Conclusions: Cabozantinib has activity in serous and endometrioid histology endometrial cancer. These results support further evaluation in genomically characterized patient cohorts.

Conflict of interest statement

CONFLICT OF INTEREST STATEMENT

NCD has received financial support from Celgene and Astra Zeneca; HH from AstraZeneca and Roche; GF from NCI and support from Genentech, Tesaro, Iovance, Corcept, Merck, Abbvie, Syndax and 47 Inc. DM reports funding from Tesaro, Genentech, Astra Zeneca, Merck and Clovis. All other authors declare no potential conflicts of interest relevant to this work.

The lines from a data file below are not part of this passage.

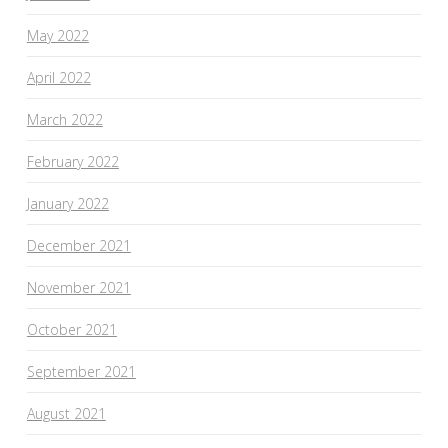
May 2022
April 2022
March 2022
February 2022
January 2022
December 2021
November 2021
October 2021
September 2021
August 2021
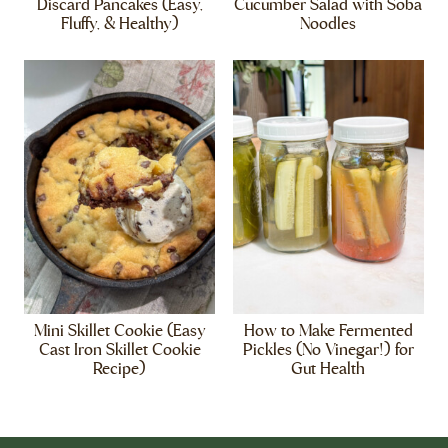
Discard Pancakes (Easy,
Cucumber Salad with Soba
Fluffy, & Healthy)
Noodles
Mini Skillet Cookie (Easy
How to Make Fermented
Cast Iron Skillet Cookie
Pickles (No Vinegar!) for
Recipe)
Gut Health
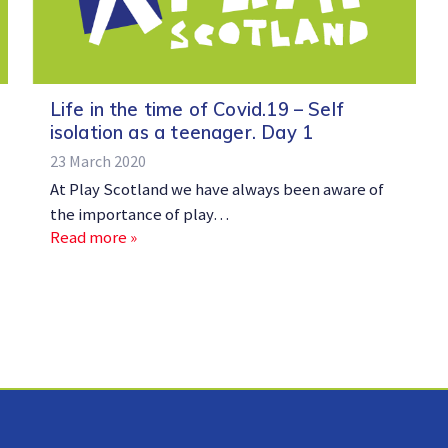
Life in the time of Covid.19 – Self
isolation as a teenager. Day 1
23 March 2020
At Play Scotland we have always been aware of
the importance of play…
Read more »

©2020 American Association for Cancer Research.

Figures

Fig 1.. CONSORT diagram.

Outlines patients enrolled in both experimental and exploratory cohorts. * Identifies patients who discontinued study treatment prior to formal response evaluation (i.e. Tumor Response Assessment or TRA): in exploratory cohort this included 6 pts, 5 of which discontinued treatment due to adverse event (AE) and 1 withdrew consent; in endometrioid cohort, this included 3 patients with AEs. “Off treatment” box outlines reasons why patients discontinued study with “PD”: progressive disease; “AE”: adverse event and “other” including withdrawal of consent, physician preference and inter-current illness.

Fig 2.. Summary of activity of cabozantinib.

Summary of activity of cabozantinib in both experimental (a, b, c) and exploratory (d, e, f) patient cohorts. (a, d) Objective tumor responses with dotted lines indicating boundaries for stable disease. (b, e) Time on treatment (b, e) with dotted line highlighting 12-week time-point. Patients who also achieved a partial response on study are indicated in blue. (c, f) Progression-free-survival in experimental and exploratory cohorts color-coded for tumor sub-groups.

Fig 3.. Somatic Profiling Summary.

Summary of somatic profiling of endometrioid, serous and carcinosarcoma histology endometrial cancer patient treated with cabozantinib. (a) Progression-free-survival (in months) is aligned against molecular variants classified by OncoKB; oncogenic variants are highlighted in green, variants that are unclassified or of uncertain significance are marked in orange and germline variants in yellow. Samples not analyzed are indicated in grey. (b) Heat map summarizing frequencies of common mutations by histologic cohort.

Fig 4.. Spiderplots of tumor responses in molecular subgroups of interest.

Tumour volume changes over time in patients with (a) CTNNB1 variant (green) vs all others (blue) and (b) concurrent KRAS and PTEN/PIK3CA mutations (red) vs all others (blue).